■ DATA FOR PROCESSING ■
###
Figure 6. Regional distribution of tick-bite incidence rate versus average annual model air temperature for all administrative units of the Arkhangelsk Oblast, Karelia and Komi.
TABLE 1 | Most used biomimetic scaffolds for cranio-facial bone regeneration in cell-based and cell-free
###
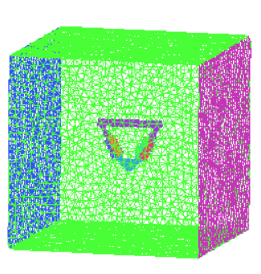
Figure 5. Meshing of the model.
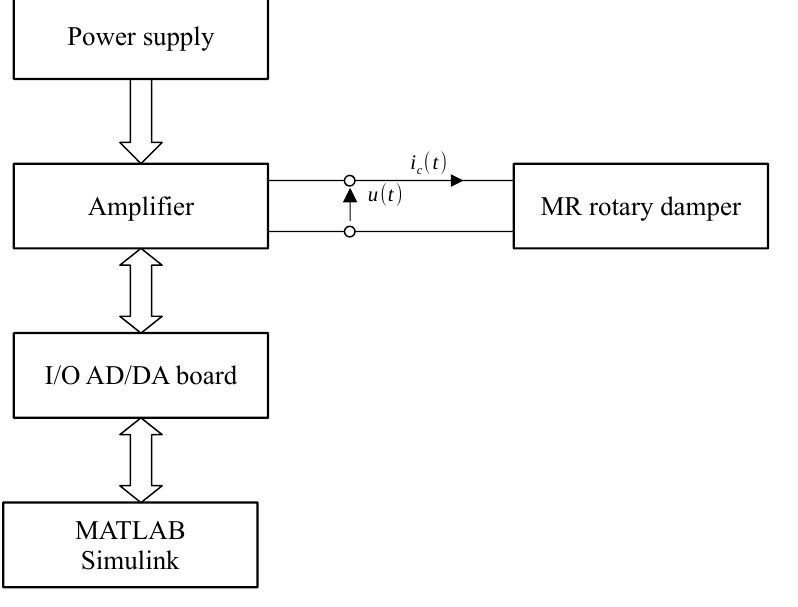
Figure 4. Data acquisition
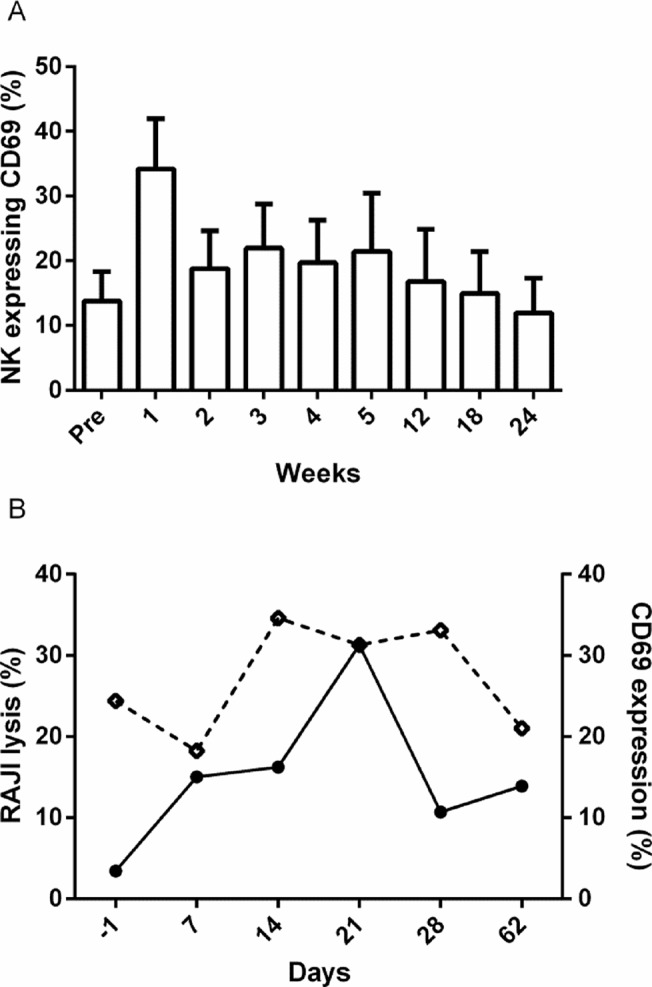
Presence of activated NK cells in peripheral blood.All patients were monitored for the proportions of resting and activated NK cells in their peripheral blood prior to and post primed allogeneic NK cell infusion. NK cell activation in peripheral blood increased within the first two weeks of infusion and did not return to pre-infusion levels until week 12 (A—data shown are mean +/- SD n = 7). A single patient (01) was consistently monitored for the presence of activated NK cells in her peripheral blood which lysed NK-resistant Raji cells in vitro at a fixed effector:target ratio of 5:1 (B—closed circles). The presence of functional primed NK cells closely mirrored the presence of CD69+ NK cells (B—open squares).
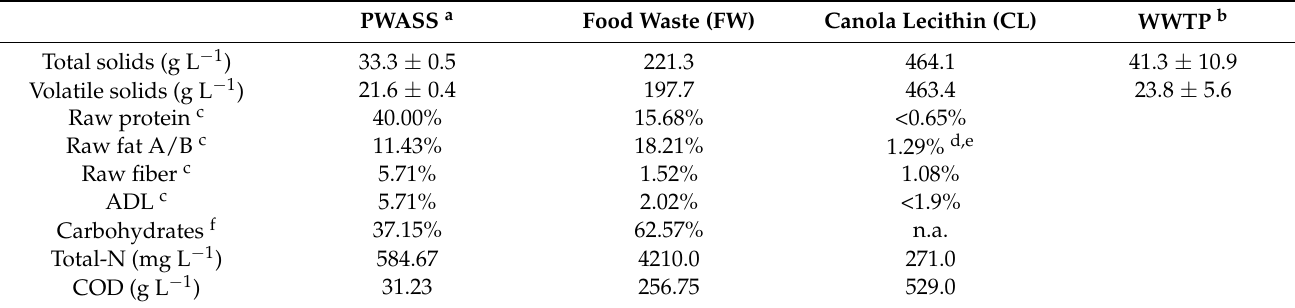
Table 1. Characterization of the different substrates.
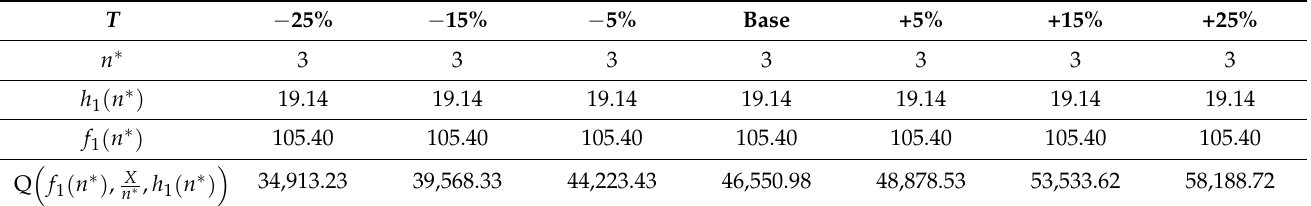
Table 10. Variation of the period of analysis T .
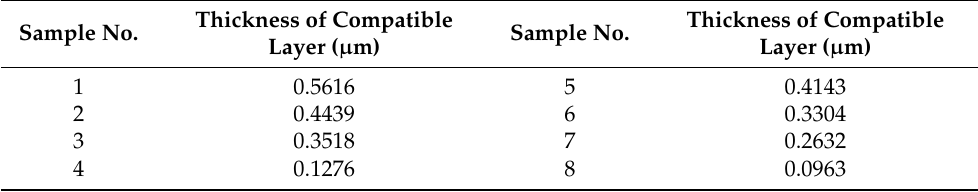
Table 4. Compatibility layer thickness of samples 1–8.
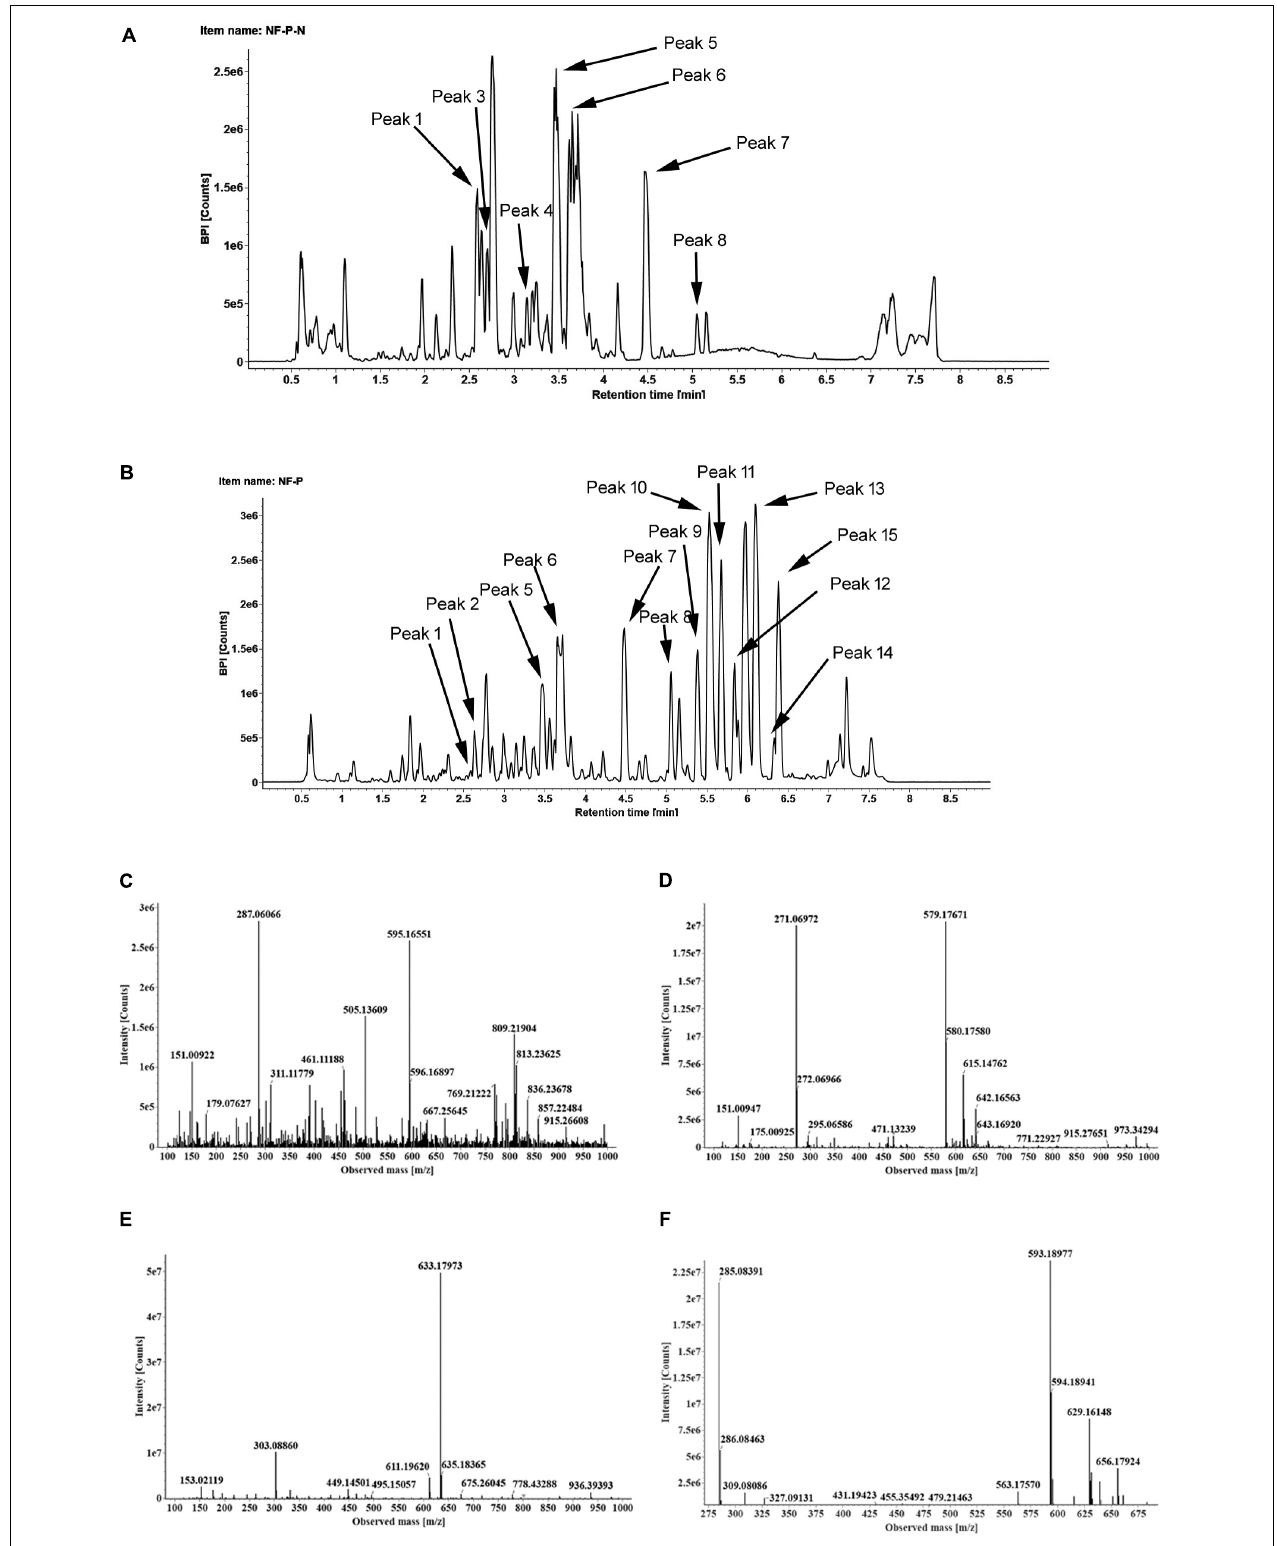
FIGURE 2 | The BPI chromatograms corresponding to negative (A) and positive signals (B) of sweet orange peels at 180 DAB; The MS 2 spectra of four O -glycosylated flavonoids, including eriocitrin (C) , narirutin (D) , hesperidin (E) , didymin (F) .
###
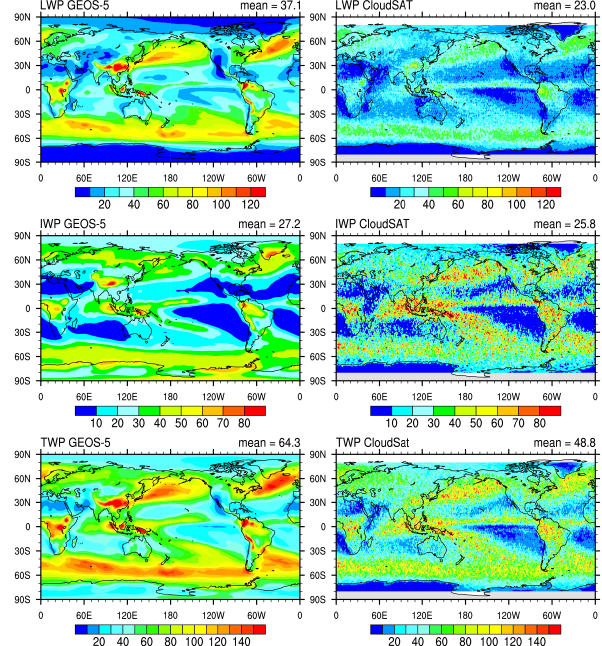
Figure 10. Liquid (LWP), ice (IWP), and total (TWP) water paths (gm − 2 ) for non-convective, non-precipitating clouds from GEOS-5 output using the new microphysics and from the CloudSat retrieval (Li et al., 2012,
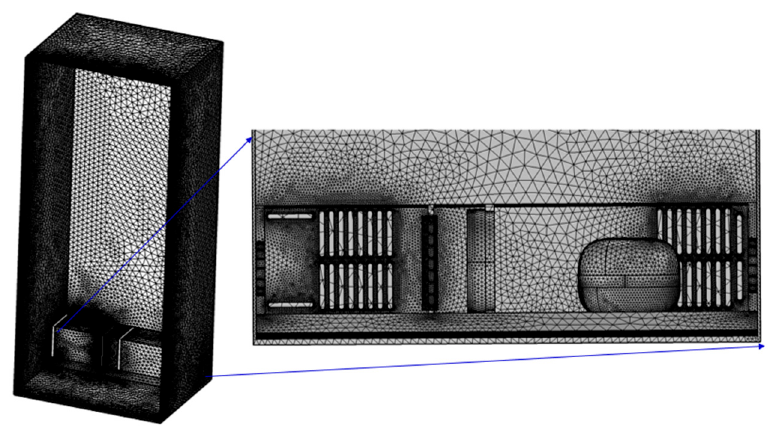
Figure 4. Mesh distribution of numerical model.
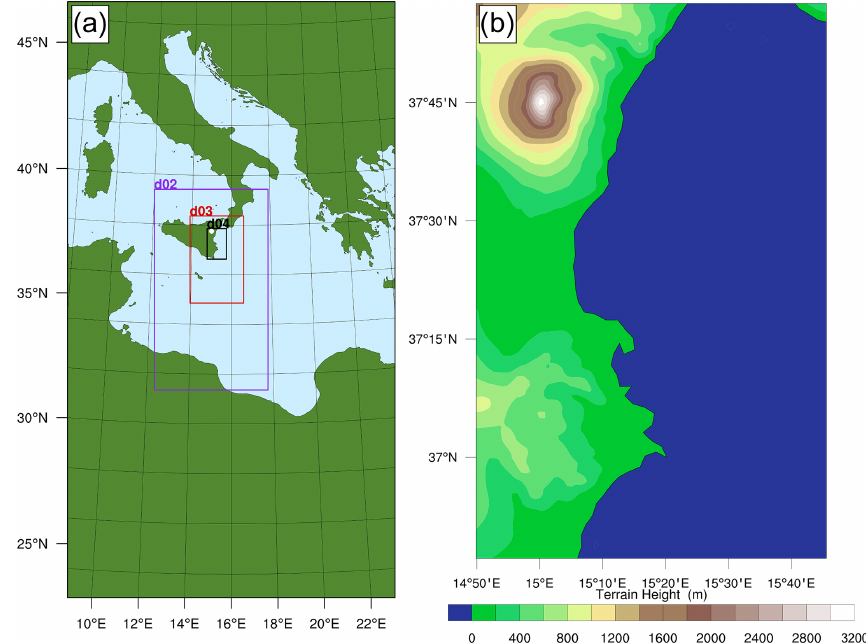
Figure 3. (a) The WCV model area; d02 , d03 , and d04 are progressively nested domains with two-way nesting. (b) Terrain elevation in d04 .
###
■ TASK DESCRIPTION ■
No picture is to be printed. Output exactly the lines above from the line containing "Figure 10. Liquid" through the line containing "Figure 3. (a)".

■ RESULT OF THIS TASK ■
Figure 10. Liquid (LWP), ice (IWP), and total (TWP) water paths (gm − 2 ) for non-convective, non-precipitating clouds from GEOS-5 output using the new microphysics and from the CloudSat retrieval (Li et al., 2012,
Figure 4. Mesh distribution of numerical model.
Figure 3. (a) The WCV model area; d02 , d03 , and d04 are progressively nested domains with two-way nesting. (b) Terrain elevation in d04 .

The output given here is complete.